Task instructions: The output must match the entries below exactly, with pictures removed.

Data provided:
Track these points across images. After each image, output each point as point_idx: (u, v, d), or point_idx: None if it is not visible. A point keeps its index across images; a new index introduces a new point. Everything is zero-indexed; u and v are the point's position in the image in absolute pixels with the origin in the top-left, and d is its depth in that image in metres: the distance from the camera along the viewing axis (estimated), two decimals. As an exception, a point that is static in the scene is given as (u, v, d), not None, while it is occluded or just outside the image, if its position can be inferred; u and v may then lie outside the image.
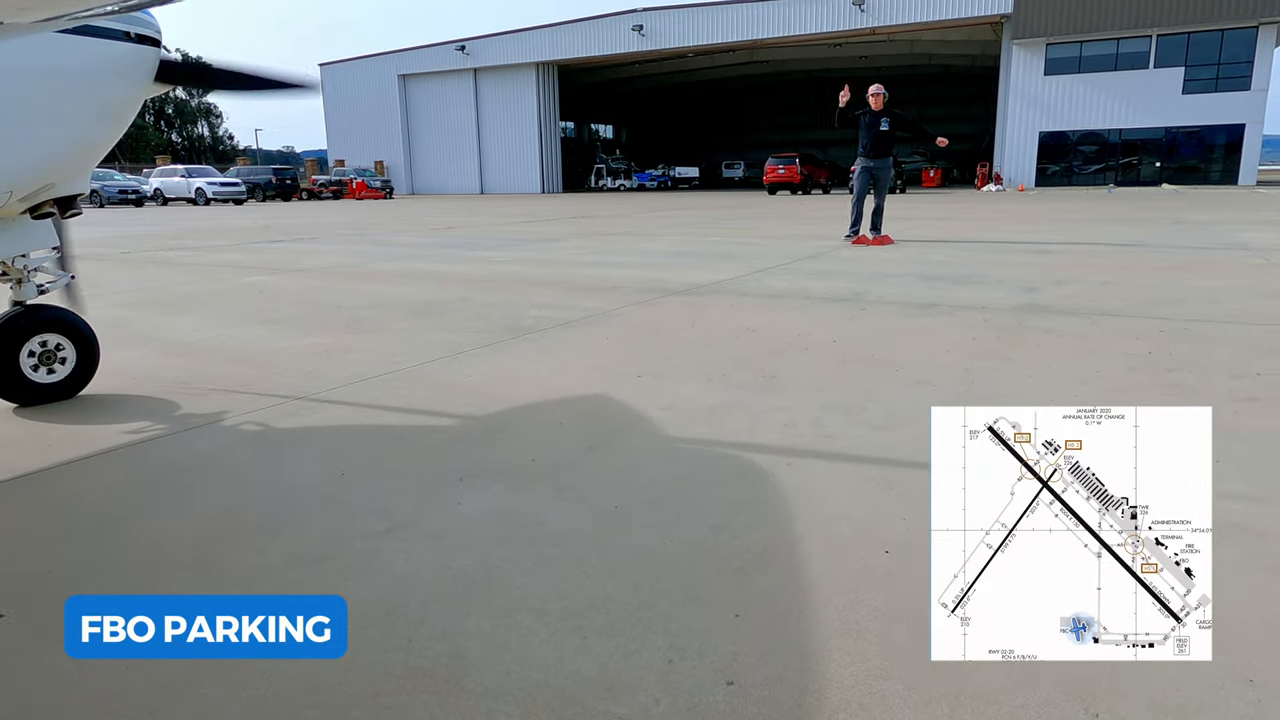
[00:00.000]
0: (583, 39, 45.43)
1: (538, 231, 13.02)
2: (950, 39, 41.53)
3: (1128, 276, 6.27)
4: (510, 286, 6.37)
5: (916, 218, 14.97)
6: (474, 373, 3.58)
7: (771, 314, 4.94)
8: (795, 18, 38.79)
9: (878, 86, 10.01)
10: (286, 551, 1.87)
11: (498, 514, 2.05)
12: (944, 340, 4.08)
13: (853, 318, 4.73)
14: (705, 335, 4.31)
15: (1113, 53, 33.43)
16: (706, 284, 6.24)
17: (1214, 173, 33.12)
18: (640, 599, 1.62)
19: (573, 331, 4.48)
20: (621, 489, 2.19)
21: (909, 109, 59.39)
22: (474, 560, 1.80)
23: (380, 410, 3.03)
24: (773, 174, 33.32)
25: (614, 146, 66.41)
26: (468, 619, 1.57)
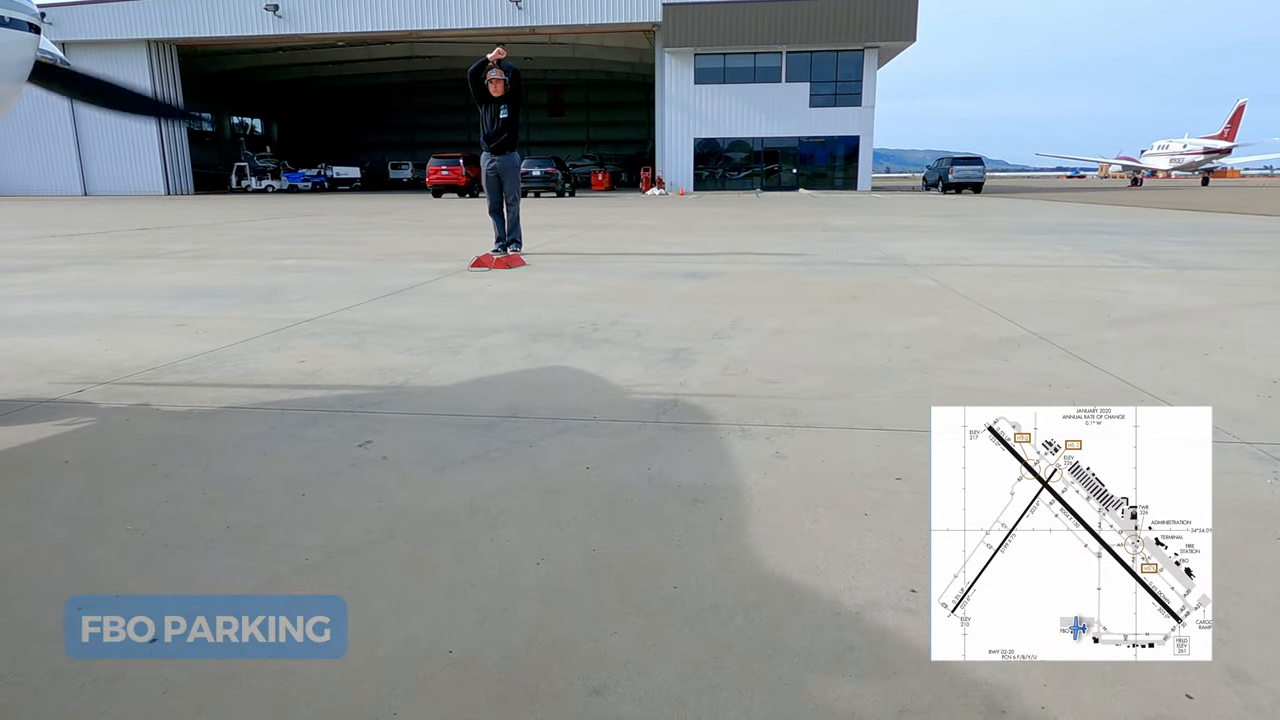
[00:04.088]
0: (207, 16, 39.06)
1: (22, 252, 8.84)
2: (609, 44, 41.96)
3: (803, 318, 4.62)
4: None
5: (575, 225, 13.37)
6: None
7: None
8: (451, 10, 36.44)
9: (500, 54, 7.72)
10: None
11: None
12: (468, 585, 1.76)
13: (327, 482, 2.26)
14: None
15: (751, 66, 35.75)
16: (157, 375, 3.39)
17: (838, 179, 37.01)
18: None
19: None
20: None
21: (576, 113, 60.37)
22: None
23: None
24: (436, 175, 30.85)
25: (263, 143, 58.66)
26: None
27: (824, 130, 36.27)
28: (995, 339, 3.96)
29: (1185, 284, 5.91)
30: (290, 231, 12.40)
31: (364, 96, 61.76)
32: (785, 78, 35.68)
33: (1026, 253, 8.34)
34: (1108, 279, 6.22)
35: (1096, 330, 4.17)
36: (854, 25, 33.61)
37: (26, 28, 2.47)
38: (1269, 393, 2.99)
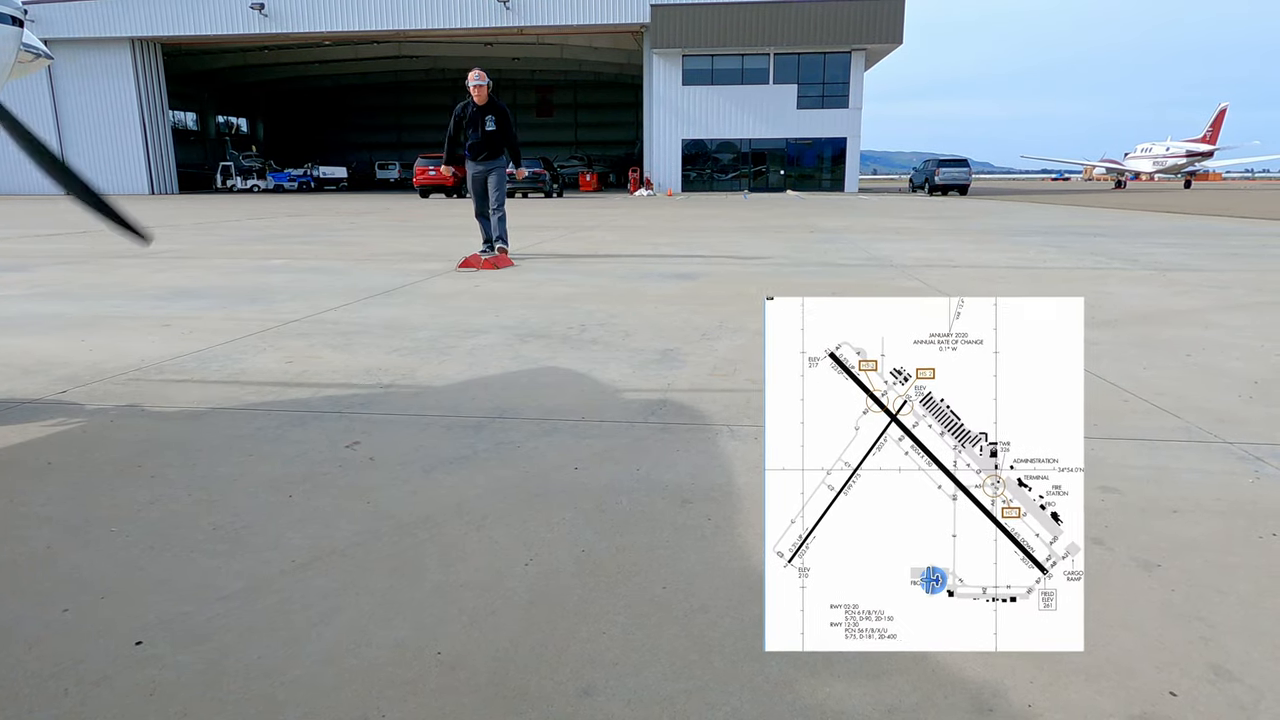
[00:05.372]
0: (192, 15, 38.79)
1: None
2: (598, 45, 41.94)
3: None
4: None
5: (563, 225, 13.35)
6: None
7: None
8: (438, 10, 36.30)
9: (479, 74, 7.68)
10: None
11: None
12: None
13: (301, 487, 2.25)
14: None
15: (739, 68, 35.81)
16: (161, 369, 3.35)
17: (825, 181, 37.13)
18: None
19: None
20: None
21: (564, 114, 60.30)
22: None
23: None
24: (423, 176, 30.74)
25: (249, 142, 58.30)
26: None
27: (811, 132, 36.39)
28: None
29: (1169, 286, 5.97)
30: (276, 231, 12.33)
31: (351, 96, 61.44)
32: (773, 79, 35.77)
33: (1012, 254, 8.40)
34: (1092, 280, 6.28)
35: (1081, 331, 4.20)
36: (841, 28, 33.74)
37: (9, 21, 2.44)
38: (1251, 393, 3.03)
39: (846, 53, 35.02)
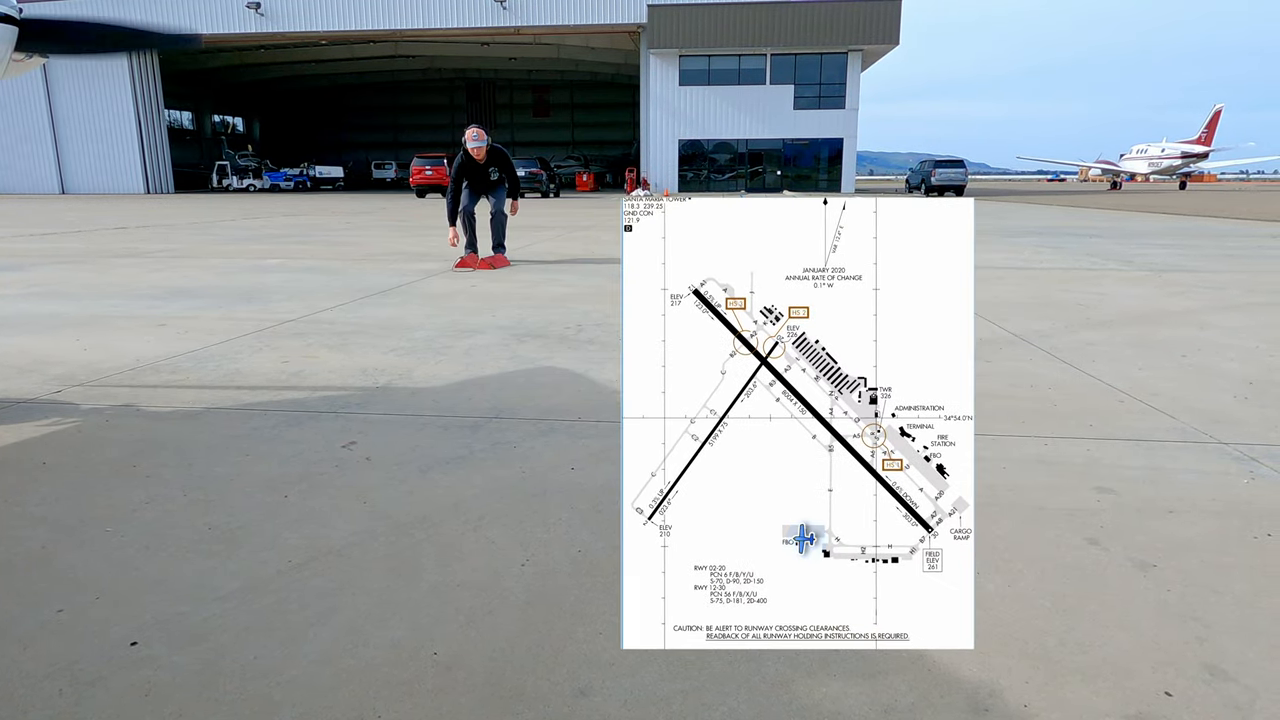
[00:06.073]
0: (188, 14, 38.63)
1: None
2: (594, 45, 41.90)
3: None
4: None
5: (559, 226, 13.36)
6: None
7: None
8: (435, 10, 36.25)
9: (477, 134, 7.21)
10: None
11: None
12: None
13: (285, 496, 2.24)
14: None
15: (735, 68, 35.82)
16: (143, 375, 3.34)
17: (822, 181, 37.13)
18: None
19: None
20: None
21: (561, 114, 60.18)
22: None
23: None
24: (420, 175, 30.76)
25: (245, 141, 58.18)
26: None
27: (808, 132, 36.40)
28: (977, 340, 3.99)
29: (1164, 286, 5.98)
30: (272, 231, 12.30)
31: (347, 96, 61.33)
32: (769, 80, 35.78)
33: (1008, 255, 8.42)
34: (1088, 281, 6.30)
35: (1078, 332, 4.22)
36: (838, 28, 33.77)
37: (3, 20, 2.44)
38: (1245, 394, 3.04)
39: (843, 53, 35.05)
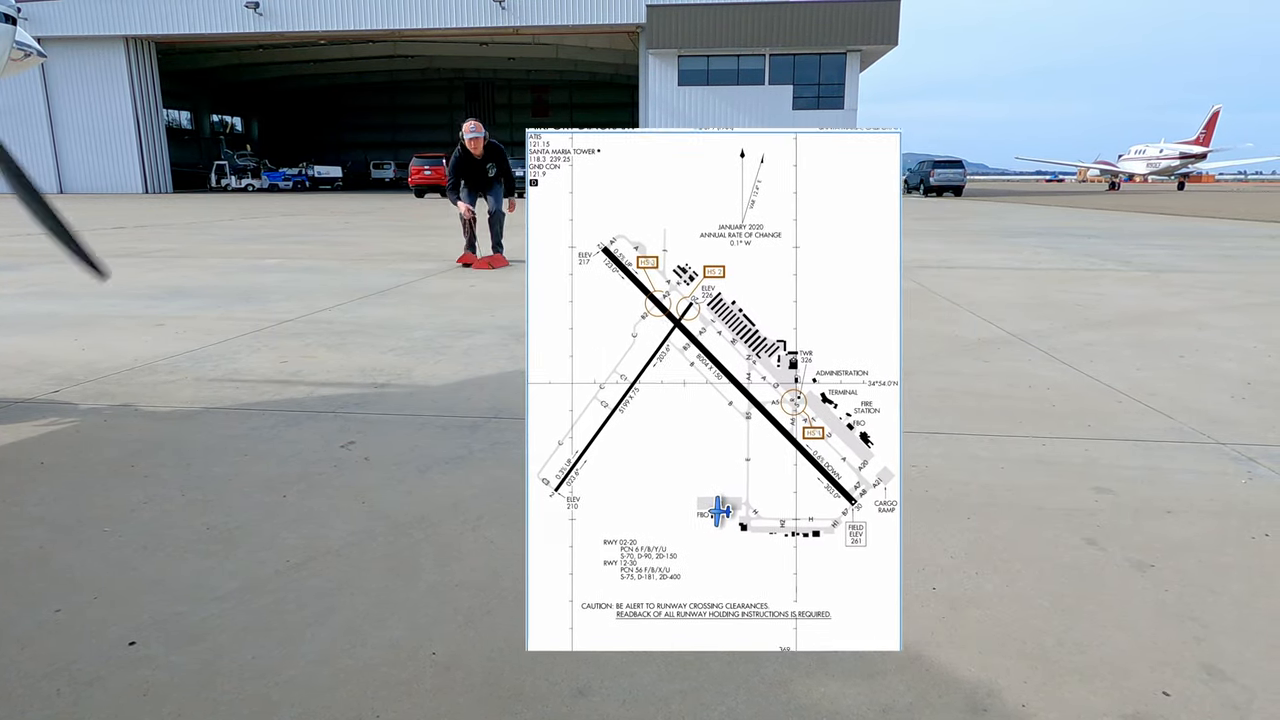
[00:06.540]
0: (186, 13, 38.67)
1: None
2: (593, 45, 41.93)
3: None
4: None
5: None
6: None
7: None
8: (434, 10, 36.25)
9: (474, 126, 7.26)
10: None
11: None
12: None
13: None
14: None
15: (734, 68, 35.85)
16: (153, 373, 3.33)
17: (822, 182, 37.12)
18: None
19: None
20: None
21: (560, 114, 59.99)
22: None
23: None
24: (418, 175, 30.78)
25: (244, 141, 58.18)
26: None
27: (807, 133, 36.41)
28: (976, 340, 4.00)
29: (1162, 287, 5.99)
30: (271, 231, 12.30)
31: (346, 95, 61.31)
32: (768, 80, 35.81)
33: (1007, 255, 8.43)
34: (1087, 282, 6.30)
35: (1076, 332, 4.22)
36: (836, 28, 33.80)
37: (2, 19, 2.44)
38: (1243, 394, 3.04)
39: (842, 54, 35.09)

Reply to the exercise:
Track these points across images. After each image, output each point as point_idx: (u, v, d), or point_idx: None if it is not visible. A point keeps its index across images; a new index introduces a new point. Everything is zero-indexed; u and v are the point's position in the image in absolute pixels with the origin in the top-left, and d is its depth in that image in metres: the distance from the camera along the viewing axis (estimated), two decimals. As an exception, a point that is static in the scene is given as (u, v, d), not None, while it is occluded or just outside the image, if its position can be inferred; u and v may then lie outside the image.
[00:00.000]
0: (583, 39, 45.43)
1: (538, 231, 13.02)
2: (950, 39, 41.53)
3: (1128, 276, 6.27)
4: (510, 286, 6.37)
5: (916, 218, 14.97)
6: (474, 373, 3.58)
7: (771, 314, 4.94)
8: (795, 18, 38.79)
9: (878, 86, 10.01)
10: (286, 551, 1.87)
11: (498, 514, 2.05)
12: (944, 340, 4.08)
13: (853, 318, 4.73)
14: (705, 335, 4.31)
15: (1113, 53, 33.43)
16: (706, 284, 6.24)
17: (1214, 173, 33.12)
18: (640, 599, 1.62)
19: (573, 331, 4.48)
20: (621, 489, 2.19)
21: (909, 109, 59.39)
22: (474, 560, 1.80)
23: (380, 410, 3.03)
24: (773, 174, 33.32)
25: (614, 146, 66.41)
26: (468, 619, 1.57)
[00:04.088]
0: (207, 16, 39.06)
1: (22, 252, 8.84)
2: (609, 44, 41.96)
3: (803, 318, 4.62)
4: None
5: (575, 225, 13.37)
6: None
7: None
8: (451, 10, 36.44)
9: (500, 54, 7.72)
10: None
11: None
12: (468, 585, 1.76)
13: (327, 482, 2.26)
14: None
15: (751, 66, 35.75)
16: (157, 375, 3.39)
17: (838, 179, 37.01)
18: None
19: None
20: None
21: (576, 113, 60.37)
22: None
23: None
24: (436, 175, 30.85)
25: (263, 143, 58.66)
26: None
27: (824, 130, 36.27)
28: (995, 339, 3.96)
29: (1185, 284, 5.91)
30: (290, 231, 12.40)
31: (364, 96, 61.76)
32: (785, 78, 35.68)
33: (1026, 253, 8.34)
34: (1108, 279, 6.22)
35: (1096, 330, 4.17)
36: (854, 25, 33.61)
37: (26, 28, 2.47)
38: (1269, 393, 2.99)
[00:05.372]
0: (192, 15, 38.79)
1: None
2: (598, 45, 41.94)
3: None
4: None
5: (563, 225, 13.35)
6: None
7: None
8: (438, 10, 36.30)
9: (479, 74, 7.68)
10: None
11: None
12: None
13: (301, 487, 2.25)
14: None
15: (739, 68, 35.81)
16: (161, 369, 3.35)
17: (825, 181, 37.13)
18: None
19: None
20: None
21: (564, 114, 60.30)
22: None
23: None
24: (423, 176, 30.74)
25: (249, 142, 58.30)
26: None
27: (811, 132, 36.39)
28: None
29: (1169, 286, 5.97)
30: (276, 231, 12.33)
31: (351, 96, 61.44)
32: (773, 79, 35.77)
33: (1012, 254, 8.40)
34: (1092, 280, 6.28)
35: (1081, 331, 4.20)
36: (841, 28, 33.74)
37: (9, 21, 2.44)
38: (1251, 393, 3.03)
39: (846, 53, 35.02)
[00:06.073]
0: (188, 14, 38.63)
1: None
2: (594, 45, 41.90)
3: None
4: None
5: (559, 226, 13.36)
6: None
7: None
8: (435, 10, 36.25)
9: (477, 134, 7.21)
10: None
11: None
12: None
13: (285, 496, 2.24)
14: None
15: (735, 68, 35.82)
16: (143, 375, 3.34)
17: (822, 181, 37.13)
18: None
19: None
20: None
21: (561, 114, 60.18)
22: None
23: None
24: (420, 175, 30.76)
25: (245, 141, 58.18)
26: None
27: (808, 132, 36.40)
28: (977, 340, 3.99)
29: (1164, 286, 5.98)
30: (272, 231, 12.30)
31: (347, 96, 61.33)
32: (769, 80, 35.78)
33: (1008, 255, 8.42)
34: (1088, 281, 6.30)
35: (1078, 332, 4.22)
36: (838, 28, 33.77)
37: (3, 20, 2.44)
38: (1245, 394, 3.04)
39: (843, 53, 35.05)
[00:06.540]
0: (186, 13, 38.67)
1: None
2: (593, 45, 41.93)
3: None
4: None
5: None
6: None
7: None
8: (434, 10, 36.25)
9: (474, 126, 7.26)
10: None
11: None
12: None
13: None
14: None
15: (734, 68, 35.85)
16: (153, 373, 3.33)
17: (822, 182, 37.12)
18: None
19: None
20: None
21: (560, 114, 59.99)
22: None
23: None
24: (418, 175, 30.78)
25: (244, 141, 58.18)
26: None
27: (807, 133, 36.41)
28: (976, 340, 4.00)
29: (1162, 287, 5.99)
30: (271, 231, 12.30)
31: (346, 95, 61.31)
32: (768, 80, 35.81)
33: (1007, 255, 8.43)
34: (1087, 282, 6.30)
35: (1076, 332, 4.22)
36: (836, 28, 33.80)
37: (2, 19, 2.44)
38: (1243, 394, 3.04)
39: (842, 54, 35.09)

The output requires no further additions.